The musical brilliantly balances a variety of emotions and feelings, from tragedy to comedy. The end of the first act is especially spine-tingling. It even ends with the display of two huge Nazi banners, much to my discomfort; I could feel my eyes growing larger with horror. I must admit, it felt a little weird clapping to the display of Swastikas; I clapped cautiously.
The casting was perfect. The young actors playing Liesel and Rudy were exceptional; they are surely going places. Their young love (will they, won’t they?) was entertaining and adorable. The actress playing Liesel, in particular, channelled so many emotions; she’s a captivating star that has already mastered the skill of acting.
Ryan O’Donnell (Tina – original West End cast) was everything you want in a narrator: charming, striking, perplexing – Who is he and how does he know all this? I wondered.
Jack Lord and Danielle Henry (Emmerdale) were incredible as Liesel’s foster parents (Hans and Rose, respectively). Their chemistry was fantastic, and even though Rosa was sharp with Hans, her love for him was never in question.
Perhaps my favourite character, though, was Max – played to perfection by Daniel Krikler. I love that they cast a Jewish actor to play the role of Max (if his name didn’t give it away, his stunning Ashkenazi features sure did)!
Not only did this casting allow accuracy, understanding and representation; it also allowed Krikler to honour his ancestors in a cathartic triumph. It must have been challenging to transport himself to a time where he would have been persecuted merely for existing – especially given the recent rise of antisemitism – but the result was powerful, and I hope he finds solace in this. In the programme, he dedicates this performance to the memory of Sylvia and Esther Cohn. Mazel, Daniel – I am sure that you have made them proud.

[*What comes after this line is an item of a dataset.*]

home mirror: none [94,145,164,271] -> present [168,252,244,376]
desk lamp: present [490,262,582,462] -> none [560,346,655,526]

Whilst every single member of the cast deserves great praise, I do take an issue with the colourblind casting employed by the production. For the most part, colourblind casting is commendable; theatre is escapism, it’s a fantasy. If race is unimportant to the story, why should the race of the actors matter?
However, The Book Thief is not one of those stories; on the contrary, race is inherent and intrinsic to the story. The Nazis believed in racial purity and White supremacy so having a Black actor play a Nazi and two brown actresses (one of whom “passes”) play German civilians is a questionable decision. It almost sanitises the racism of the Nazis. The play repeatedly addresses antisemitism but seemingly bypasses the wider racism and White supremacy.

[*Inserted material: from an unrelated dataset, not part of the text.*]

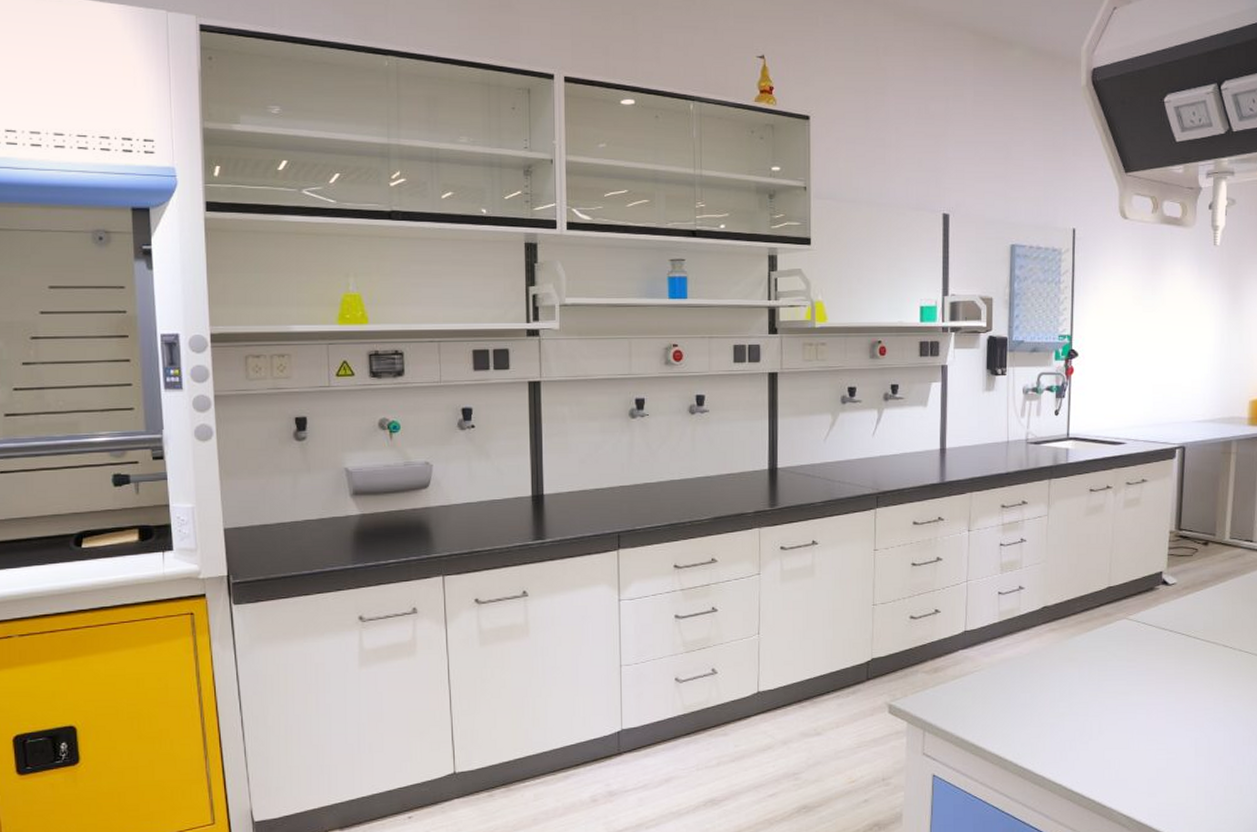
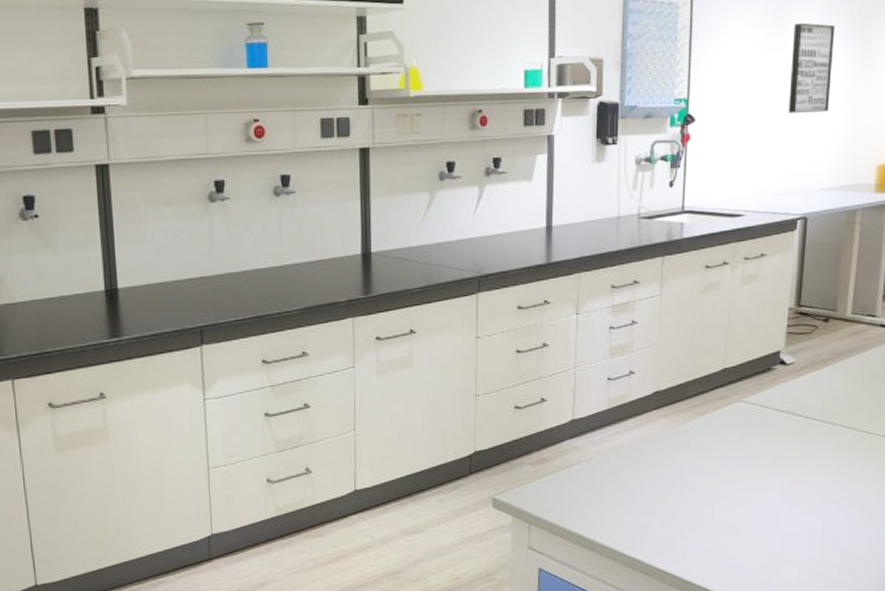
wall art: none [1164,269,1207,351] -> present [788,22,835,113]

Whilst some of the casting is questionable, choosing to host this world premiere at Bolton Octagon was a brilliant decision. The Octagon is a versatile, modern theatre space. The stage is on the floor, and the seats are tiered. There is a small circle that is joint to the top level of the stage. The spectacular set design and terrific lighting transported us to the past; the contemporary surroundings blurred into the background as we watched the heart-wrenching events unfold. We were then returned to modern times – though asked to reflect on what we just witnessed, experiences and, hopefully, learned.
As aforementioned, the second act had me in tears. I was overcome with emotion – a real mixture of emotions: horror, sadness, relief, joy – but that’s just life, isn’t it? At its core, that’s what The Book Thief is: a story about life – narrated by death.
The Book Thief is playing at Bolton Octagon until 15th October. Come steal a seat!